Though there is very little that is spoken, John says, “I think we’re good at noticing the other’s contribution and not focusing on our own.” “People don’t see what they don’t see, so don’t get caught up on what you do see.” “I might wash his cereal bowl” that was left in the sink. “I might not have noticed the three times he did something like that for me. I watered the Christmas tree. He probably will never notice.” or the owner will gruffly say, “I bought you milk,” which is a tacit acknowledgement that he was returning the milk he had taken from John. Recently John’s girlfriend made a wreath for the house.
John comments, “We stay away from a tit-for-tat accounting, and while our separate responsibilities for the house are clear, the little acts of helpfulness and generosity build a relationship and an atmosphere of helpfulness.”
I would guess that the acts of generosity also build a friendship.
Notice that John got interested in the space because the ad had good information in it. If you are wondering how to write an ad check out this article.
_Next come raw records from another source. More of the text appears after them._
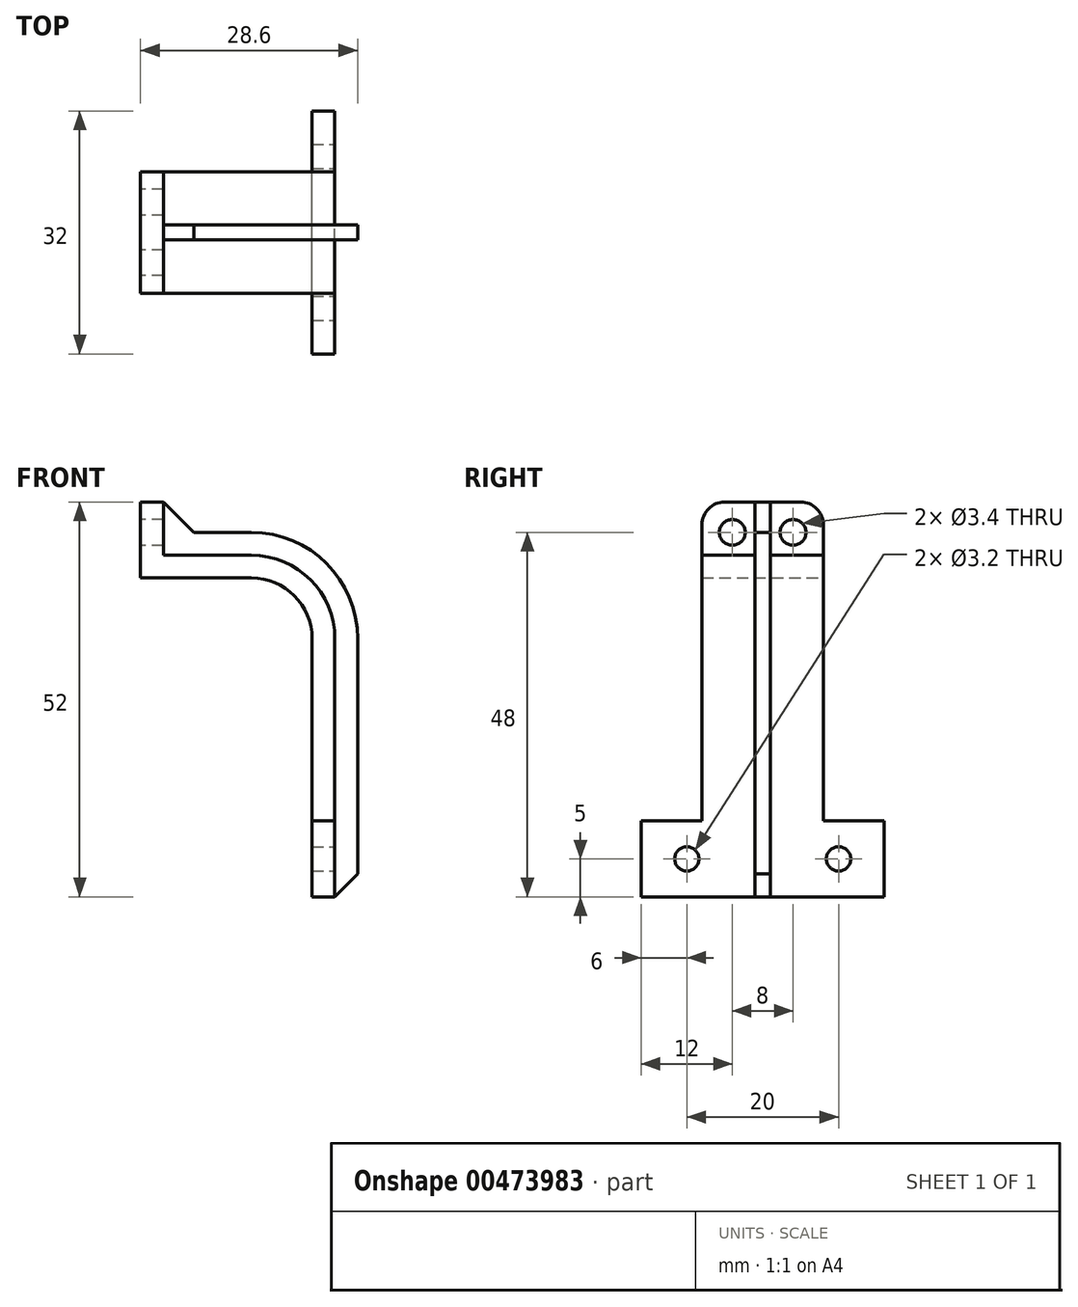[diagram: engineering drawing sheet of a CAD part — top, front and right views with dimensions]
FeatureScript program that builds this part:
annotation { "Feature Type Name" : "Feature", "Feature Type Description" : "" }
export const myFeature = defineFeature(function(context is Context, id is Id, definition is map)
    precondition{}
    {
        {
            var Q0;
            Q0=qCreatedBy(makeId("Front.planeOp"),FACE);
            var sketch = newSketch(context, id + "F0", { "sketchPlane" : qUnion([Q0])});
            skLineSegment(sketch, "E0", {"start": v(0, 0) * mm, "end": v(0, 34) * mm});
            skLineSegment(sketch, "E1", {"start": v(-8, 42) * mm, "end": v(-22.6, 42) * mm});
            skLineSegment(sketch, "E2", {"start": v(-19.6, 45) * mm, "end": v(-8, 45) * mm});
            skLineSegment(sketch, "E3", {"start": v(3, 34) * mm, "end": v(3, 0) * mm});
            skLineSegment(sketch, "E4", {"start": v(3, 0) * mm, "end": v(0, 0) * mm});
            skArc(sketch, "E5.filletArc", {"start": v(0, 34) * mm, "mid": v(-2.34, 39.66) * mm, "end": v(-8, 42) * mm});
            skArc(sketch, "E6", {"start": v(-8, 45) * mm, "mid": v(-0.22, 41.78) * mm, "end": v(3, 34) * mm});
            skLineSegment(sketch, "E7.top", {"start": v(-22.6, 52) * mm, "end": v(-19.6, 52) * mm});
            skLineSegment(sketch, "E7.left", {"start": v(-22.6, 42) * mm, "end": v(-22.6, 52) * mm});
            skLineSegment(sketch, "E7.right", {"start": v(-19.6, 45) * mm, "end": v(-19.6, 52) * mm});
            skSolve(sketch);
        }
        {
            var Q0;
            Q0=makeQuery(id+"F0.imprint","IMPRINT",FACE,{"disambiguationData":[TD([[makeQuery(id+"F0.imprint","IMPRINT",EDGE,{"derivedFrom":sQuery(id+"F0.wireOp",EDGE,"E0")}),-1.0]])]});
            extrude(context, id + "F1", {"entities" : qUnion([Q0]), "depth" : 8 * mm, "offsetDistance" : 25 * mm});
        }
        {
            var Q0;
            Q0=makeQuery(id+"F1.opExtrude","SWEPT_FACE",FACE,{"disambiguationData":[OSD([sQuery(id+"F0.wireOp",EDGE,"E7.left")])]});
            var sketch = newSketch(context, id + "F2", { "sketchPlane" : qUnion([Q0])});
            skCircle(sketch, "E8", {"center": v(4, 48) * mm, "radius": 1.7 * mm});
            skSolve(sketch);
        }
        {
            var Q0;
            Q0=makeQuery(id+"F2.imprint","IMPRINT",FACE,{"disambiguationData":[TD([[makeQuery(id+"F2.imprint","IMPRINT",EDGE,{"derivedFrom":sQuery(id+"F2.wireOp",EDGE,"E8")}),1.0]])]});
            extrude(context, id + "F3", {"entities" : qUnion([Q0]), "operationType" : NewBodyOperationType.REMOVE, "endBound" : BoundingType.THROUGH_ALL, "oppositeDirection" : true, "depth" : 25 * mm, "offsetDistance" : 25 * mm});
        }
        {
            var Q0;
            Q0=qCreatedBy(makeId("Front.planeOp"),FACE);
            var sketch = newSketch(context, id + "F4", { "sketchPlane" : qUnion([Q0])});
            skLineSegment(sketch, "E9", {"start": v(3, 34) * mm, "end": v(3, 0) * mm});
            skLineSegment(sketch, "E10.0", {"start": v(6, 34) * mm, "end": v(6, 3) * mm});
            skLineSegment(sketch, "E10.2", {"start": v(-15.6, 48) * mm, "end": v(-8, 48) * mm});
            skLineSegment(sketch, "E11", {"start": v(3, 0) * mm, "end": v(6, 3) * mm});
            skLineSegment(sketch, "E12", {"start": v(-19.6, 45) * mm, "end": v(-8, 45) * mm});
            skArc(sketch, "E13", {"start": v(-8, 48) * mm, "mid": v(1.9, 43.9) * mm, "end": v(6, 34) * mm});
            skArc(sketch, "E14", {"start": v(-8, 45) * mm, "mid": v(-0.22, 41.78) * mm, "end": v(3, 34) * mm});
            skLineSegment(sketch, "E15", {"start": v(-15.6, 48) * mm, "end": v(-19.6, 52) * mm});
            skLineSegment(sketch, "E16", {"start": v(-19.6, 52) * mm, "end": v(-19.6, 45) * mm});
            skSolve(sketch);
        }
        {
            var Q0;
            Q0 = qSketchRegion(id + "F4", true);
            extrude(context, id + "F5", {"entities" : qUnion([Q0]), "operationType" : NewBodyOperationType.ADD, "depth" : 1 * mm, "offsetDistance" : 25 * mm});
        }
        {
            var Q0;
            Q0=makeQuery(id+"F1.opExtrude","CAP_FACE",FACE,{"disambiguationData":[OSD([sQuery(id+"F0.wireOp",EDGE,"E0"),sQuery(id+"F0.wireOp",EDGE,"gC3CaUbp-2jlB-nbd8-JOlZ-8itRWCj0hD8E"),sQuery(id+"F0.wireOp",EDGE,"E1"),sQuery(id+"F0.wireOp",EDGE,"Qiz5auAf-SGui-mnbA-Hcoo-tOYPeqwwEZft"),sQuery(id+"F0.wireOp",EDGE,"E2"),sQuery(id+"F0.wireOp",EDGE,"3vuqX2gD-QBAg-Msn1-HA9L-RxQMxLK8fbgY"),sQuery(id+"F0.wireOp",EDGE,"E3"),sQuery(id+"F0.wireOp",EDGE,"E4")])],"isStart":false});
            var sketch = newSketch(context, id + "F6", { "sketchPlane" : qUnion([Q0])});
            skLineSegment(sketch, "E17.bottom", {"start": v(0, 0) * mm, "end": v(3, 0) * mm});
            skLineSegment(sketch, "E17.top", {"start": v(0, 10) * mm, "end": v(3, 10) * mm});
            skLineSegment(sketch, "E17.left", {"start": v(0, 0) * mm, "end": v(0, 10) * mm});
            skLineSegment(sketch, "E17.right", {"start": v(3, 0) * mm, "end": v(3, 10) * mm});
            skSolve(sketch);
        }
        {
            var Q0;
            Q0=makeQuery(id+"F6.imprint","IMPRINT",FACE,{"disambiguationData":[TD([[makeQuery(id+"F6.imprint","IMPRINT",EDGE,{"derivedFrom":sQuery(id+"F6.wireOp",EDGE,"E17.bottom")}),-1.0]])]});
            extrude(context, id + "F7", {"entities" : qUnion([Q0]), "operationType" : NewBodyOperationType.ADD, "depth" : 8 * mm, "offsetDistance" : 25 * mm});
        }
        {
            var Q0;
            Q0=makeQuery(id+"F1.opExtrude","CAP_EDGE",EDGE,{"disambiguationData":[OSD([sQuery(id+"F0.wireOp",EDGE,"E7.top")])],"isStart":false});
            fillet(context, id + "F8", {"entities" : qUnion([Q0]), "radius" : 3 * mm, "tangentPropagation" : true, "allowEdgeOverflow" : false});
        }
        {
            var Q0;
            Q0=makeQuery(id+"F7.boolean.opBoolean","MERGE",FACE,{"derivedFrom":[makeQuery(id+"F1.opExtrude","SWEPT_FACE",FACE,{"disambiguationData":[OSD([sQuery(id+"F0.wireOp",EDGE,"E3")])]}),makeQuery(id+"F7.opExtrude","SWEPT_FACE",FACE,{"disambiguationData":[OSD([sQuery(id+"F6.wireOp",EDGE,"E17.right")])]})]});
            var sketch = newSketch(context, id + "F9", { "sketchPlane" : qUnion([Q0])});
            skCircle(sketch, "E18", {"center": v(-10, 5) * mm, "radius": 1.6 * mm});
            skPoint(sketch, "E19", {"position": v(-16, 5) * mm});
            skSolve(sketch);
        }
        {
            var Q0;
            Q0=makeQuery(id+"F9.imprint","IMPRINT",FACE,{"disambiguationData":[TD([[makeQuery(id+"F9.imprint","IMPRINT",EDGE,{"derivedFrom":sQuery(id+"F9.wireOp",EDGE,"E18")}),1.0]])]});
            extrude(context, id + "F10", {"entities" : qUnion([Q0]), "operationType" : NewBodyOperationType.REMOVE, "endBound" : BoundingType.THROUGH_ALL, "oppositeDirection" : true, "depth" : 25 * mm, "offsetDistance" : 25 * mm});
        }
        {
            var Q0;
            Q0=makeQuery(id+"F1.opExtrude","SWEPT_BODY",BODY,{"disambiguationData":[OSD([sQuery(id+"F0.wireOp",EDGE,"E0"),sQuery(id+"F0.wireOp",EDGE,"gC3CaUbp-2jlB-nbd8-JOlZ-8itRWCj0hD8E"),sQuery(id+"F0.wireOp",EDGE,"E1"),sQuery(id+"F0.wireOp",EDGE,"Qiz5auAf-SGui-mnbA-Hcoo-tOYPeqwwEZft"),sQuery(id+"F0.wireOp",EDGE,"E2"),sQuery(id+"F0.wireOp",EDGE,"3vuqX2gD-QBAg-Msn1-HA9L-RxQMxLK8fbgY"),sQuery(id+"F0.wireOp",EDGE,"E3"),sQuery(id+"F0.wireOp",EDGE,"E4")])]});
            var Q1;
            Q1=qCreatedBy(makeId("Front.planeOp"),FACE);
            mirror(context, id + "F11", {"operationType" : NewBodyOperationType.ADD, "entities" : qUnion([Q0]), "mirrorPlane" : qUnion([Q1])});
        }
    });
In my experience, a new relationship for any housemate throws the status quo off balance. The new person becomes a part-time housemate. Many of the stated agreements and unstated expectations of the “way we live together” are upset. It can be unsettling for the household and requires recalibration of the arrangement.
This is the first time in my years of interviewing real people sharing housing that I’ve found men living together who aren’t partners. I’ve wondered, as have others, why men are less likely to consider sharing housing. Is that true? What do you think?
Read more about how to make the move to shared housing: Silvernest: A Home-Mate Yenta , Do It While It’s Easy
Sandy Murphey -Northern CA, USA
It does seem that men are less likely to share housing with other men, than women. I think there may be several reasons for this. One is that men may be used to having a woman (mom, wife, or girl friend) maintain the upkeep, cleaning, and or cooking in a household.
Men who have lived alone in a dirty or messy environment, or in a very clean one may be reluctant to bring in a man who has opposite values. Also, there may be a fear of being seen as gay if living with another man.
I’ve known women to prefer either living with other women or men, for various reasons.
Women may feel more at ease living with other women because there is a natural “sympatico” from common experience. Other women may prefer living with men, because it gives them a sense of having more “control” over the household. Of course, that’s not always the case, if a woman moves into a man’s house. I rent a room in a man’s house, and he’s dominant and controlling. He behaves as if he’s the only one in the house, and isn’t community oriented at all. Nothing I can do or say will change that. If I say anything that he doeosn’t like, he yells at me, and storms into his room, slamming the door behind him. I’ve been here 3 years. Prior to this situation, I lived in 3 others that were even worse. At this point, I’m just glad to have shelter, but am open to living with a kindred spirit, if the opportunity arises.
I do volunteer work with an organization called SHARE Sonoma County, which matches home seekers with senior home owners who need personal assistance or extra financial help. Home seekers may pay straight rent, or a combination of rent and service, or just service. It does involve educating fearful seniors of the benefits of letting go of the burdens of “stuff” and making room for a helper/companion/house mate. Conflict resolution is offered for one month, to assist with issues that may arise. In the past year, there have been 70 matches. A mailing is going out this month to all senior home owners, to let them know about this service.
This will have a positive impact on providing housing for our homeless population, which exceeds 1200 in our county. Other cities have requested information on how to set this up in their location.